75336-86-6, (R)-2-Methylpiperazine is a piperazines compound, ?involved in a variety of chemical synthesis. Rlated chemical reaction is continuously updated

Step 5 A: A mixture of (R)-2-methyl-piperazine (6.0 g, 59.9 mmol), 4-chloro-3- trifluoromethyl-benzonitrile (11.2 g, 54.5 mmol), tris(dibenzylidineacetone)dipalldium (0) (0.499 g, 0.545 mmol), rac-2,2′-bis(diphenylphosphino)-l,l ‘-binaphthyl (1.02 g, 1.635 mmol)and sodium tert-butoxide (6.55 g, 68.12 mmol) was mixed and purged with N2. Anhydrous toluene (75 mL) was added and the resultant mixture was purged with N2 again. The resultant mixture was heated in an oil bath at 107 0C under N2 for 3 hours. After cooling, the reaction mixture was diluted with DCM (200 mL), washed with H2O (50 mL), and washed with saturated brine (50 mL). The combined organic layers were dried over Na2SO4, concentrated under reduced pressure to give a dark brown liquid. The crude product was purified using a SiO2 gel column, eluting with 5-7percent MeOH in DCM to give 4-[(3i?)-3-methylpiperazin-l-yl]-3-(trifluoromethyl)benzonitrile as a brownish red color oil (l 1.2 g, 76.2percent).

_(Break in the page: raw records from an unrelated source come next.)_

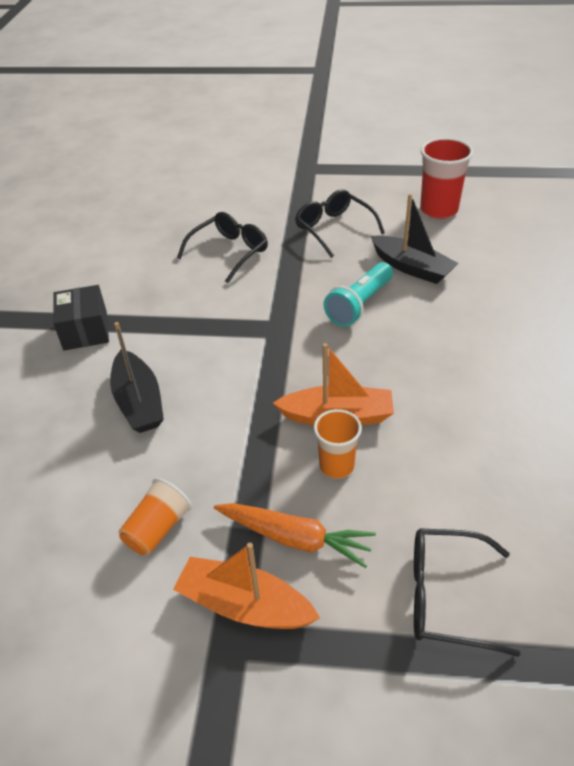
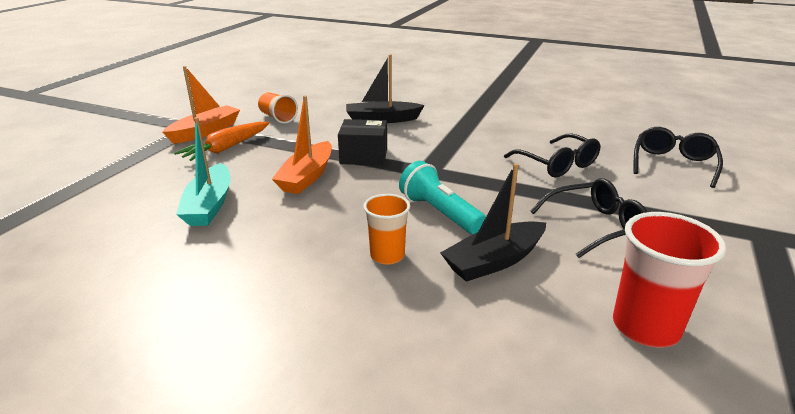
camera: 105 degrees right, 15 degrees down
black box [53,285,109,351] -> black box moved to [338,119,387,166]
orange cup [314,409,362,479] -> orange cup moved to [363,194,410,265]
black glasses [414,528,520,657] -> black glasses moved to [634,127,723,188]
none -> turquoise boat [176,117,230,226]

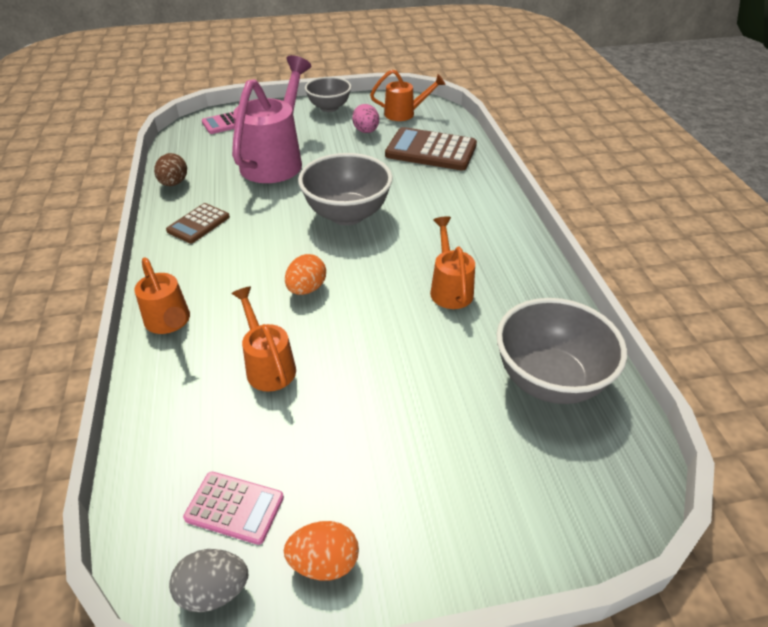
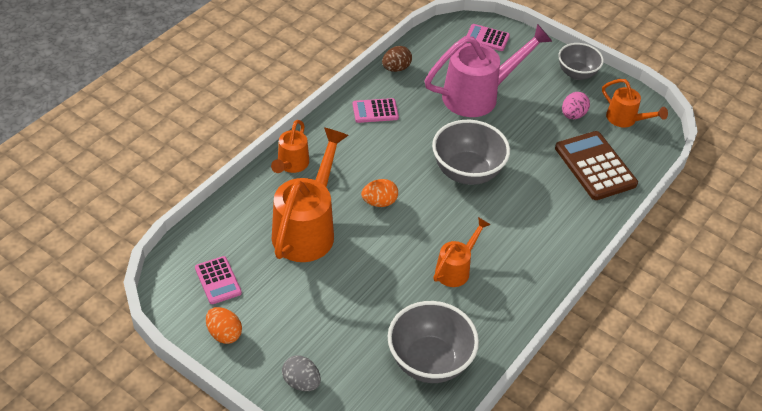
camera: 45 degrees right, 5 degrees up
brown calculator [166,203,230,244] -> pink calculator [353,98,399,123]
grey egg [169,549,248,612] -> grey egg moved to [282,355,321,391]
orange watering can [231,287,296,392] -> orange watering can [272,127,349,262], size x1.84

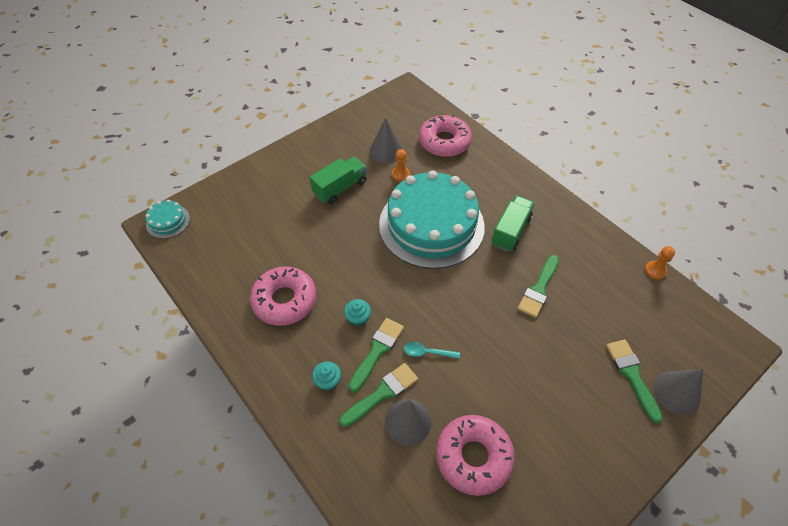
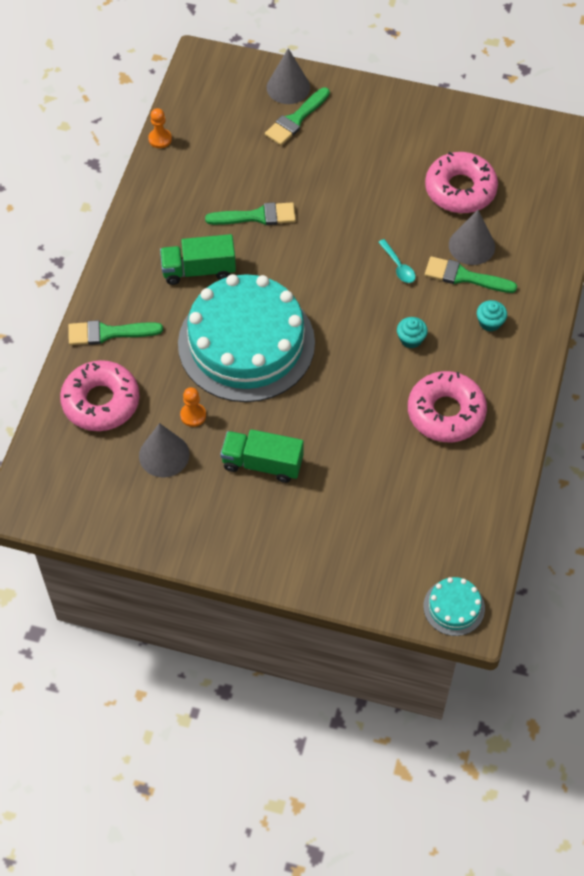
camera: 125 degrees left, 5 degrees up
green brush [349,318,404,392] -> green brush moved to [68,320,163,345]

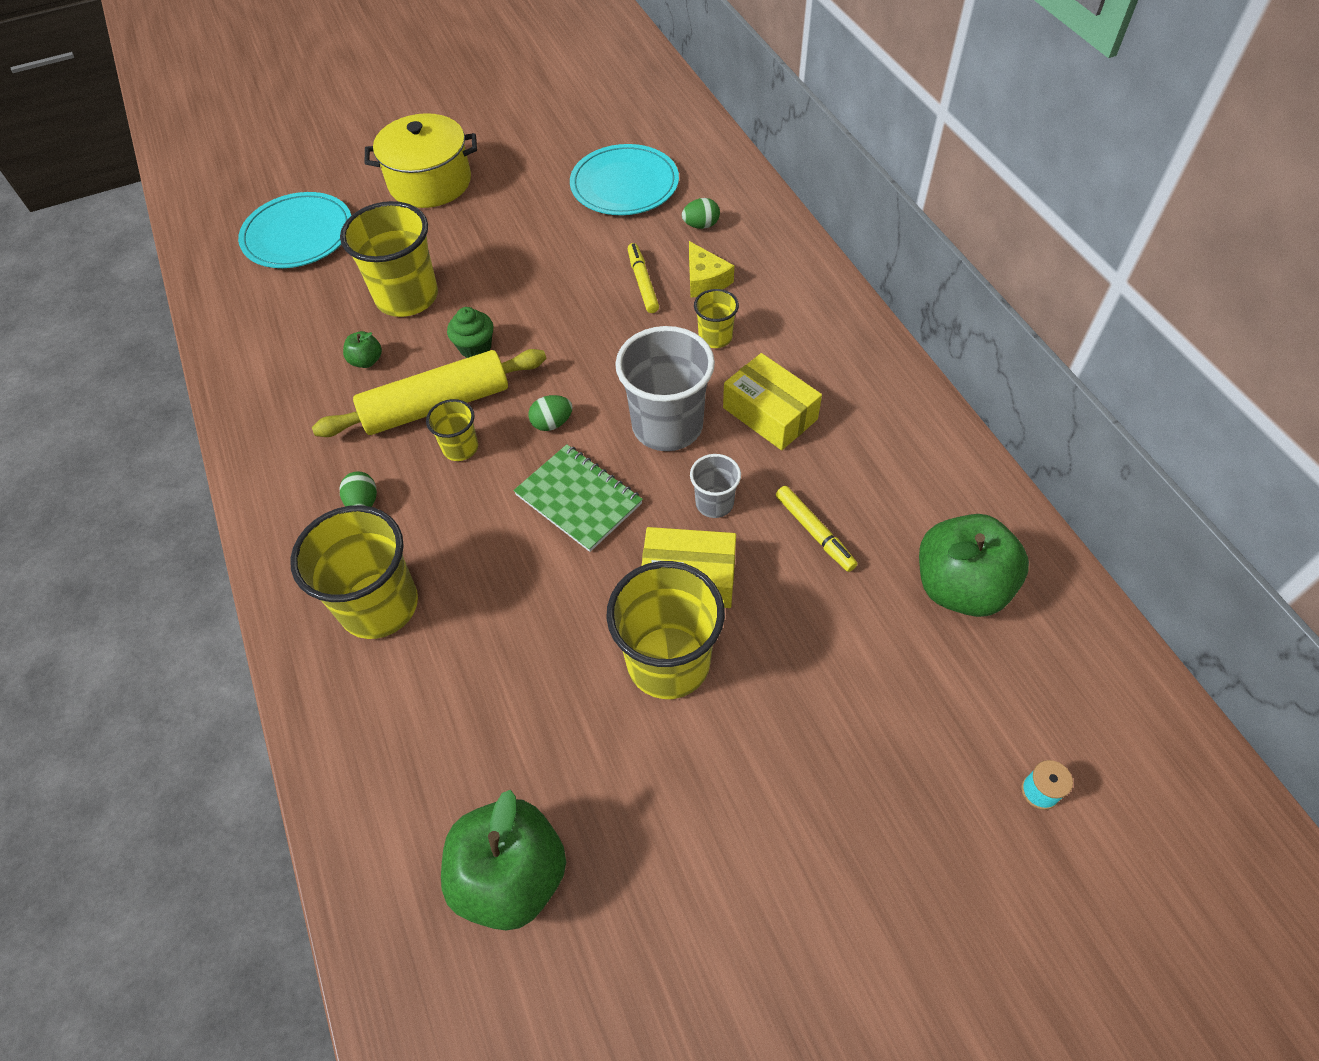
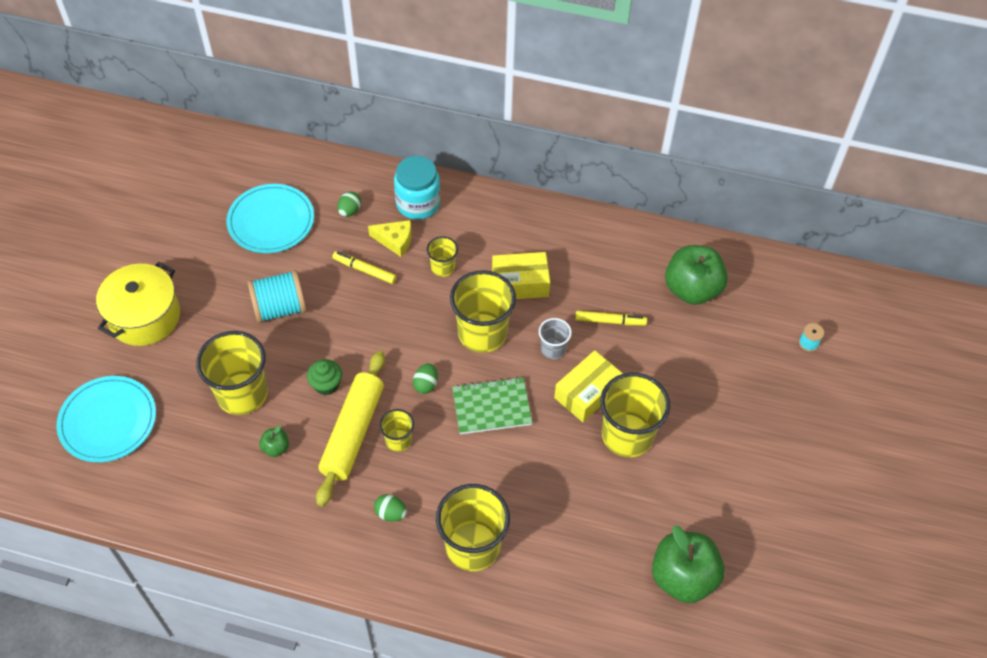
camera: 55 degrees left, 0 degrees up
grey cup [615,326,715,451] -> yellow cup [450,270,516,353]
none -> turquoise spool [248,270,306,323]
none -> turquoise jar [394,156,440,220]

75336-86-6, The synthetic route of 75336-86-6 has been constantly updated, and we look forward to future research findings.

Reference：
Patent; WYETH LLC; WAN, Zhao-Kui; CHENAIL, Eva; IPEK, Manus; LI, Huan-Qiu; MANSOUR, Tarek, Suhayl; SURI, Vipin; XIANG, Jason, Shaoyun; SAIAH, Eddine; WO2010/141550; (2010); A2;,
Piperazine – Wikipedia
Piperazines – an overview | ScienceDirect Topics

With the rapid development and complex challenges of chemical substances, new drug synthesis pathways are usually the most effective.75336-86-6,(R)-2-Methylpiperazine,as a common compound, the synthetic route is as follows.,75336-86-6

EXAMPLE 29; Example 29A; Step 1; (R)-2-methyl-piperazine (3.5 g, 34.9 mmol), 2-bromo-5-fluoro benzotri fluoride (7.74 g, 31.7 mmol), BlNAP (0.59 g, 0.95 mmol), tBuONa (4.58 g, 47.65 mmol) and Pd2(dba)3 (0.29 g, 0.32 mmol) were mixed in the flask and purged with N2. Anhydrous toluene (50 mL) was added and purged with N2 again. The resulting mixture was heated in an oil bath at 1000C under N2 for 3 hours. The mixture was cooled to room temperature, diluted with dichloromethane (150 mL), washed with H2O (30 mL) first, then washed with saturated brine (30 mL). The combined organic layer was dried over Na2SO4, concentrated down under reduced pressure to give a brown color liquid as crude. The crude product was purified on silica gel column eluted with 5-10percent MeOH in DCM to give (3lambda)-l-[4-fluoro-2-(trifluoromethyl)phenyl]-3-methylpiperazine as a light yellow oil (6.85 g, 82percent).; Example 29AX. 3-(((2R)-4-r4-fluoro-2-ftrifluoromethyl)phenyll-2-methylpiperazin-l – yl ) sulfonvDphenol; Step A; (R)-2-methyl-piperazine (3.88 g, 38.70 mmol), 2-bromo, 5-fluoro benzotrifluoride (8.55 g, 35.18 mmol), tris(dibenzylidineacetone)dipalldium (0) (32.0 mg g, 0.35 mmol), rac-2,2′-bis(diphenylphosphino)-l,l’-binaphthyl (657.0 mg, 1.06 mmol) and sodium tert- butoxide (5.07 g, 52.77 mmol) were charged to a reaction flask. Toluene (40 mL) was introduced under nitrogen atmosphere and the reaction mixture was heated up at 11O0C for 5.0 hours. Reaction was complete as determined by TLC. The reaction mixture was diluted with dichloromethane, washed with water, saturated brine then dried over MgSO4 and concentrated. The crude product was purified via flash column chromatography to yield (R)-I -(4-fluoro-2- (trifluoromethyl)phenyl)-3-methylpiperazine as a light brown oil (3.1 g, 33.6percent yield).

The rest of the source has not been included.